- STUDY QUESTIONS -
[a] According to the Black Firsts profile of Annette Gordon-Reed, for which book did she win the National Book Award?
[b] Say whether each statement agrees with the Black Firsts profile of Annette Gordon-Reed. Answer yes or no, and quote the deciding words of the profile. (i) Gordon-Reed received her law degree from Harvard Law School in 1984. (ii) Gordon-Reed won the National Book Award in the fiction category. (iii) Gordon-Reed's earlier book about Thomas Jefferson and Sally Hemings was published in 1997.

----- EXCERPT -----

Black Firsts, November 2008: Annette Gordon-Reed
Professor Annette Gordon-Reed
Professor Annette Gordon-Reed has become the first African American woman to win the National Book Award in the nonfiction category. A history professor at Rutgers University – Newark and New York Law School, Gordon-Reed won the award for The Hemingses of Monticello: An American Family. Writer Christine Le (CelebrityCafe.com) explains how The Hemingses of Monticello builds on the author’s previous exploration of the Thomas Jefferson – Sally Hemings relationship:
[The book] tells the story of the Hemings slave family. Thomas Jefferson infamously fathered several children with Sally Hemings, as proven by DNA testing and discussed in an earlier book by Gordon-Reed.
A graduate of Dartmouth College (B.A., 1981) and Harvard Law School (J.D., 1984), Gordon-Reed offers up The Hemingses of Monticello as her second exploration of the Jeffersons and their curious relationship to the Hemings family. This book joins Thomas Jefferson and Sally Hemings: An American Controversy, published in 1997.

----- RECORDS SHOWN -----

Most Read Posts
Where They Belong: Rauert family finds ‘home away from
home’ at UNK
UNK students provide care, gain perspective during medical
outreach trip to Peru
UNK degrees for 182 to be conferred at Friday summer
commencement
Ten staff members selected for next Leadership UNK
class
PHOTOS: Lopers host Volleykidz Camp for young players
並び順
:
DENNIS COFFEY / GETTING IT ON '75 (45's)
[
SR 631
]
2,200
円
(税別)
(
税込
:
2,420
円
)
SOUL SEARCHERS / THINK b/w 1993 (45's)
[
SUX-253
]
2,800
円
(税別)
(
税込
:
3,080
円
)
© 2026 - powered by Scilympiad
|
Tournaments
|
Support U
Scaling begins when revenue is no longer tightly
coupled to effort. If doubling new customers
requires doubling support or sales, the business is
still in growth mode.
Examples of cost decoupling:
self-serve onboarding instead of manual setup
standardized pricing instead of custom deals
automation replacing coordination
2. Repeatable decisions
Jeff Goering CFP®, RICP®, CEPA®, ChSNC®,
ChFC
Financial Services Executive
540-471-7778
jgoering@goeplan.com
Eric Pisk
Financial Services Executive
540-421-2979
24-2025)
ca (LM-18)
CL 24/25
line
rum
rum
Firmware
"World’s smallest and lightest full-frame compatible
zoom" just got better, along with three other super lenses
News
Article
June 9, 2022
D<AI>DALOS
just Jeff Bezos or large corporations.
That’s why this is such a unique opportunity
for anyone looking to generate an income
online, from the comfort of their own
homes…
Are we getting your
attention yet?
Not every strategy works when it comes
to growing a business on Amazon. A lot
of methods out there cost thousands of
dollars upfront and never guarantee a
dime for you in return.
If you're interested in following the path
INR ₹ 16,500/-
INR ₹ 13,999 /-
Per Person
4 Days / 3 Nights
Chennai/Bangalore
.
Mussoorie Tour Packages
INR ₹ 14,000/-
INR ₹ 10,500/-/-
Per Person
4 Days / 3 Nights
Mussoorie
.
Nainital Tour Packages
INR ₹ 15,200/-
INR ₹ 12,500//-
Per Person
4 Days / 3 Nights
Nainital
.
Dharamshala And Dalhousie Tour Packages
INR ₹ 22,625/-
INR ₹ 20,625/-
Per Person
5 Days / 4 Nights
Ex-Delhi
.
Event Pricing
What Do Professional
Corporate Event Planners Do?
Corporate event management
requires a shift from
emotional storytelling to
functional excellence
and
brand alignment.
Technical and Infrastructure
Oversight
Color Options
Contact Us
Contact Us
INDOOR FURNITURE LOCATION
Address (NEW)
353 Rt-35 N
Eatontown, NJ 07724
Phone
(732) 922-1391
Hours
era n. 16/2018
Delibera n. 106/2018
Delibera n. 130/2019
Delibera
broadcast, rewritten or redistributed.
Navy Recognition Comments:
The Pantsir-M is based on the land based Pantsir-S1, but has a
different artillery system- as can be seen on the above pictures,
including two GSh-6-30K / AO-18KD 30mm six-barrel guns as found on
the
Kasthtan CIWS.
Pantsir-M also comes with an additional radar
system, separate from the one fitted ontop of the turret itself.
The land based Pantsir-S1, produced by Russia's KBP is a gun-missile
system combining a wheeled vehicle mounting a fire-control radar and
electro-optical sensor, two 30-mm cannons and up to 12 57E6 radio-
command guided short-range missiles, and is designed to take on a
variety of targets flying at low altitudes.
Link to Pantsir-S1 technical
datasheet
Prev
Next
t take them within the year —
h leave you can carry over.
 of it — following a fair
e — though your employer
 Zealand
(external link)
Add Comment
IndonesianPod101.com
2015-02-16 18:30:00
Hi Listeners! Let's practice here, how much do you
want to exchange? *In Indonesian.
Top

-----

- REPLIES -
[a] The Hemingses of Monticello: An American Family

[b]
(i) Yes: "Harvard Law School (J.D., 1984)"
(ii) No: "win the National Book Award in the nonfiction category"
(iii) Yes: "Thomas Jefferson and Sally Hemings: An American Controversy, published in 1997"